Exercise text:
------------
Company Context
You’re a Product Manager at LedgerPay, a Series D fintech that provides invoicing, payments, and lightweight bookkeeping for small businesses. LedgerPay has 6.5M monthly active businesses globally, processes $28B in annual payment volume, and monetizes via a 2.9% + $0.30 card processing fee, 1% ACH fee (capped), and a $25/month Pro subscription.
LedgerPay competes with QuickBooks + Bill Pay, Square Invoices, and Stripe Invoicing. LedgerPay’s differentiation is “get paid faster” through payment links, reminders, and instant deposit.
User / Market Scenario
LedgerPay serves two-sided workflows:
- Invoice senders (SMBs): plumbers, marketing agencies, home services, freelancers.
- Invoice payers (customers of SMBs): consumers and other businesses paying via card/ACH.
Recent competitive intel suggests Square is winning in home services by offering “smart reminders” and a one-tap pay experience. Meanwhile, QuickBooks is bundling invoicing deeper into accounting workflows, increasing switching costs.
Key Personas (from internal segmentation)
| Persona | Share of active SMBs | Typical invoice size | Behavior | Stated pain point |
|---|
| Home Services Operator | 32% | $180–$600 | Sends invoices on mobile after job | “Customers forget; I hate chasing.” |
| Freelance Professional | 27% | $300–$2,000 | Sends 3–10 invoices/month | “I need it to look professional and get paid quickly.” |
| Small Agency Owner | 21% | $2,000–$15,000 | Net terms, partial payments | “Approvals take forever; I need visibility.” |
| Retail/Side Hustle | 20% | $50–$200 | Occasional invoices | “I don’t understand fees; customers ask questions.” |
Problem / Opportunity
LedgerPay’s north star for invoicing is “paid invoices per active invoicer per month.” Over the last two quarters, growth has plateaued.
Funnel + performance signals
- Invoice creation → sent: 92%
- Sent → opened: 74%
- Opened → payment started: 38%
- Payment started → paid: 84%
The biggest drop is Opened → payment started.
------------
Dataset content:
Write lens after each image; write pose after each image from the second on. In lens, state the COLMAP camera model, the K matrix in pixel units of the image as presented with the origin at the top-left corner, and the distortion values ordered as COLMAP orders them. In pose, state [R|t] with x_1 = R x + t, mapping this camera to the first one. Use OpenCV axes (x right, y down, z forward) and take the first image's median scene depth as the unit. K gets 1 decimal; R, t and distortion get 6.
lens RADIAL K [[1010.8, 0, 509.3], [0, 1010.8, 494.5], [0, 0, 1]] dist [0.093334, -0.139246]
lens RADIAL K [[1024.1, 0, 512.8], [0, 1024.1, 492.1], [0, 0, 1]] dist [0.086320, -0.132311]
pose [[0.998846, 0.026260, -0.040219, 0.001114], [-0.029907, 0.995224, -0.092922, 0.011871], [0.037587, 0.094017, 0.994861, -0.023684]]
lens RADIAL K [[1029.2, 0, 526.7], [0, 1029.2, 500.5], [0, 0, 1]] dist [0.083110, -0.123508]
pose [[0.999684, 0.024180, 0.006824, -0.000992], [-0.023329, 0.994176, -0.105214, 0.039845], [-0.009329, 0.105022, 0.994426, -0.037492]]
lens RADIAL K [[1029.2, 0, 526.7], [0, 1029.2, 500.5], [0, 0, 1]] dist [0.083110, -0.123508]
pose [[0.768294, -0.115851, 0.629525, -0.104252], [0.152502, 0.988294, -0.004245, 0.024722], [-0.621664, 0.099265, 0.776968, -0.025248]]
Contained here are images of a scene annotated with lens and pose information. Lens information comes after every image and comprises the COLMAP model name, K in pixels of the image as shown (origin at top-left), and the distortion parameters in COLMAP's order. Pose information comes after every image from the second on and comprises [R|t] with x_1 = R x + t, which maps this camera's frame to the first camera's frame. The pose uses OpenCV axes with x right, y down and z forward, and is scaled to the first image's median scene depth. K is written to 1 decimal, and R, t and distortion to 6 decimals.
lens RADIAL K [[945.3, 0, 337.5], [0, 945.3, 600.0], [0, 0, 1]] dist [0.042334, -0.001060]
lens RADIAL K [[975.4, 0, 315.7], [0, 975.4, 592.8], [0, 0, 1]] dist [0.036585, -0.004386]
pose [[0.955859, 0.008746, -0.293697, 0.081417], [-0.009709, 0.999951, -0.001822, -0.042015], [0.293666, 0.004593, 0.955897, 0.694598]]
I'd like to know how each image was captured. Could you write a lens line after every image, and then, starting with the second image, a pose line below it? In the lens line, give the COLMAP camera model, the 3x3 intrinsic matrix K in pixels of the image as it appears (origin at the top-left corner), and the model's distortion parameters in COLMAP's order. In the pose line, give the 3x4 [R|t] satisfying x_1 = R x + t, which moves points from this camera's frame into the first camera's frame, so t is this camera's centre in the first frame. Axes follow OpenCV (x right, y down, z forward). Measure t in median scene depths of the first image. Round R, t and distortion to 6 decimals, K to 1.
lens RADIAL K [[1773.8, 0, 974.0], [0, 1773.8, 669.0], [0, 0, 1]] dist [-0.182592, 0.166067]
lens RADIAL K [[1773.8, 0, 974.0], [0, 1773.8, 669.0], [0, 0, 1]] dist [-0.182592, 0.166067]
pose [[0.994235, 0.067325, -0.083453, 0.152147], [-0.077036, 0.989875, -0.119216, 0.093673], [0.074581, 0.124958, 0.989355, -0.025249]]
------------
Questions to answer:
1. Print the part of the LedgerPay case that opens with the words containing "User / Market" and closes with "(from internal segmentation)".
2. Carry on the LedgerPay case from its final line.
The records were taken from a source other than the LedgerPay case.

Results of the tasks:
1.
User / Market Scenario
LedgerPay serves two-sided workflows:
- Invoice senders (SMBs): plumbers, marketing agencies, home services, freelancers.
- Invoice payers (customers of SMBs): consumers and other businesses paying via card/ACH.
Recent competitive intel suggests Square is winning in home services by offering “smart reminders” and a one-tap pay experience. Meanwhile, QuickBooks is bundling invoicing deeper into accounting workflows, increasing switching costs.
Key Personas (from internal segmentation)

2.
Payment delay and churn signals
- Median time-to-pay increased from 4.1 days → 5.0 days in 6 months.
- SMBs with median time-to-pay > 7 days have 1.6× higher 90-day churn.
- Support tickets tagged “invoice payment confusion” rose 22% QoQ.
Existing research (what you already have)
LedgerPay ran 12 qualitative interviews with SMBs and found themes:
- SMBs don’t know which customers are “at risk” of paying late.
- SMBs worry reminders will annoy customers and hurt repeat business.
- Some payers abandon when they see fees or need to re-enter details.
LedgerPay also ran a small survey (n=420) that found:
- 54% of payers prefer Apple Pay / Google Pay when available.
- 31% of payers report “I wasn’t sure the invoice was legitimate” at least once.
However, leadership believes the team is “over-indexing on anecdotes” and wants a rigorous mixed-methods plan to decide what to build next.
Your Task (Deliverables)
You have 6 weeks to produce a recommendation for the next quarter’s roadmap. Walk the interviewer through:
- Research goals & hypotheses: What are the top 3–5 questions you need to answer to unlock the funnel drop (Opened → payment started) and reduce time-to-pay?
- Mixed-methods study design: Propose a plan that combines qualitative and quantitative methods. Specify:
- which methods you’d use (e.g., interviews, diary study, usability tests, survey, log analysis)
- sampling strategy and segment coverage
- what you’d measure / capture in each method
- how you’ll triangulate findings and resolve conflicts (e.g., survey says X, interviews say Y)
- From insights to product decisions: Based on likely outcomes, propose 2–3 solution directions (e.g., payer trust signals, faster checkout, smarter reminders, invoice status visibility) and how research will de-risk them.
- Prioritization approach: Show how you would prioritize next-quarter bets using a structured method (e.g., RICE + Kano), given constraints.
- Success metrics & decision gates: Define what “good enough evidence” looks like to greenlight an MVP vs. stop.
Constraints
- Team capacity: 1 PM (you), 1 designer, 6 engineers, 1 data analyst, and shared access to 2 UX researchers (max 10 hours/week each).
- Timeline: 6 weeks to recommendation; MVP must be feasible in 12 weeks after that.
- Compliance & risk: Must meet PCI requirements; cannot store new payer card data outside existing vault. Any changes that increase fraud losses by > 5 bps will be rejected.
- Experimentation limits: You can A/B test UI changes, but you cannot change pricing/fees this quarter.
- Internationalization: 35% of volume is outside the US; research must include at least 2 non-US markets.